At Maugel, we are fortunate to live in a community where access to healthy food is often taken for granted. For many communities, this is not the case. This year, Maugel’s Outreach and Community Service Program became involved with The Food Project, a non-profit in Lincoln, Mass. The Food Project is transforming the food system into a more just, community-engaged model that supports food security. The project grows 150,000 lbs. of food each year— 40% of which is donated and distributed to communities in need.
The Maugel team first volunteered last spring at the Lincoln farm to plant new crop beds. As our scheduled date approached, we prayed for good weather. It had been raining steadily and we didn’t mind getting dirty, but up to our knees in mud was a little less appealing. Thankfully, the weather was perfect.
We worked alongside a group of volunteers from Clark’s Footwear. The Food Project’s model of “work and talk” was embraced by both teams. It was a pleasure sharing life experiences and making connections with our fellow volunteers. Together, we planted 2,000 potatoes and 20,000 onions. It was great to be outside getting functional exercise, building community and benefiting those in need.
In August, we attended a Farm Lunch to see the results of our spring planting. The food was provided by Fresh Food Generation, a company owned by two former youth employees. During the meal, members of the Food Project Youth Leadership Program shared inspiring stories of why they became involved and how the program has shaped their lives.
One young girl from Dorchester, Mass., shared the difficulty of finding fresh produce in her neighborhood. She and her grandmother had to walk many blocks—past dozens of convenience and fast-food stores—to find a store that carried fresh produce. Upon arriving, the produce selection was very limited, and what was available was priced out of reach. The sad reality was unhealthy food was readily accessible on every street corner at a fraction of the cost. This personal experience opened her eyes to food injustice and became her catalyst for action.

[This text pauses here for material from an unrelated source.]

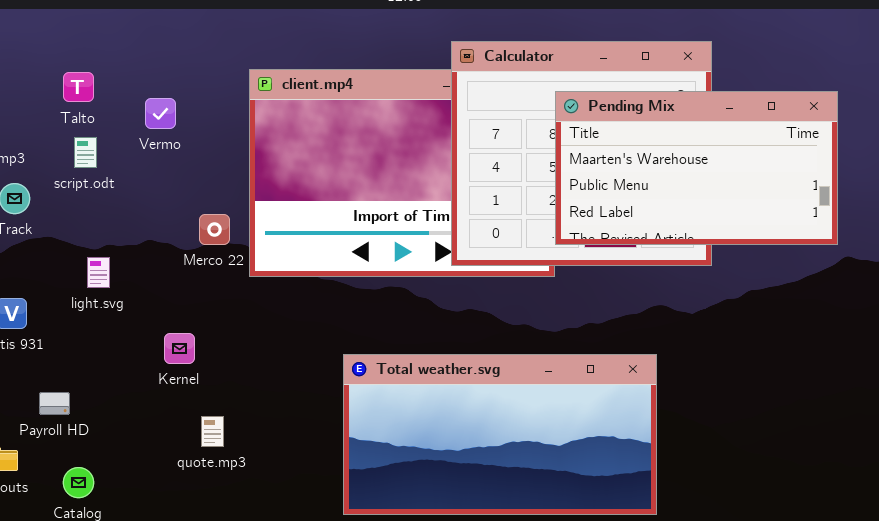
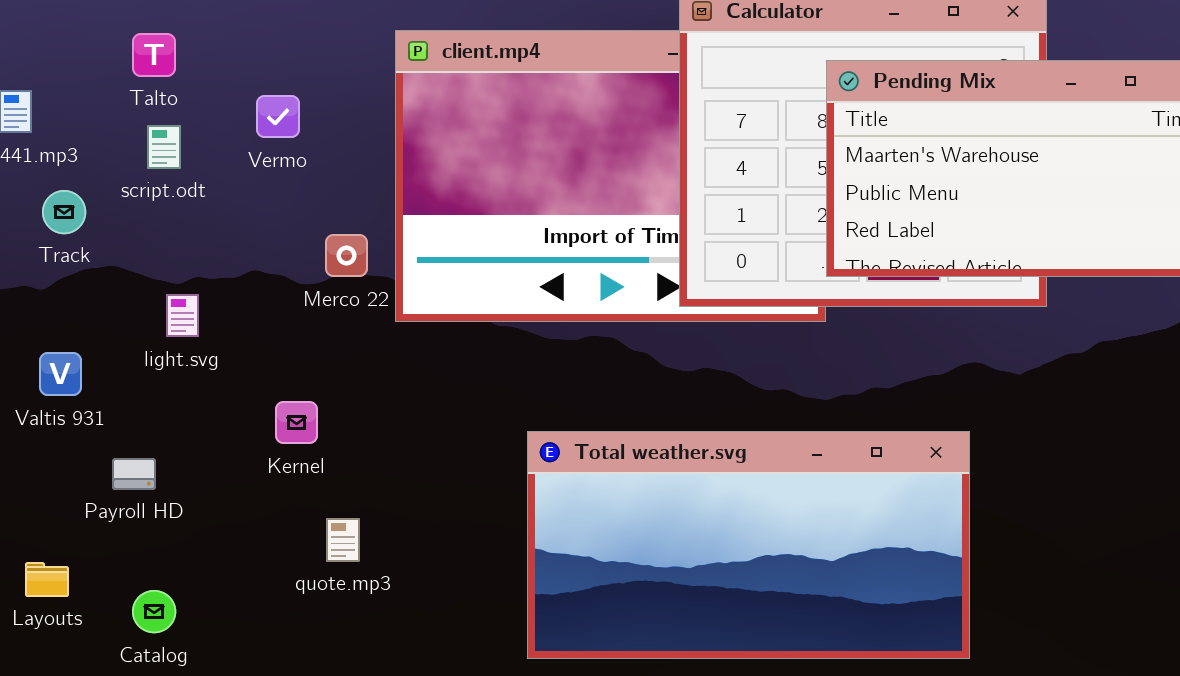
Vermo: [145,98,176,129] -> [256,95,300,138], moved
Payroll HD: [39,392,70,415] -> [112,458,156,490], moved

In the fall, we had another fantastic experience volunteering for Harvest Day. We got our boots dirty harvesting 500 lbs. of rutabaga for the fall CSA. It took a lot of teamwork to pull rutabaga out of the ground, cut off the leaves, and load and unload the trucks, but the reward was seeing the bounty of fresh produce that would soon be enjoyed by communities in need.
Our work with The Food Project has taught us that everyone and every size effort can make a difference. It also reinforced the importance of food to societal well-being. We form connections by “breaking bread” with our families, friends, and sometimes strangers—nourishing body and soul through healthy food and community. We were honored to be a small part in the wonderful work being done at The Food Project. Please join us in supporting their mission to promote food security for all.
More About The Food Project
At The Food Project, we believe that everyone has the right to fresh, healthy, affordable food. Young people are the driving force of The Food Project and work on our farms and with community members to realize the right to food that nourishes our communities and the planet we share. Each year, we employ 120 teenagers in this vital work on 70 acres of urban and suburban farmland across eastern Massachusetts where they grow 150,000 pounds of fresh fruits and vegetables and use this food to enact innovative food system initiatives that increase access to fresh, healthy food for all. We focus this work in the two communities we are most deeply connected to: Boston’s Dudley neighborhood and the City of Lynn.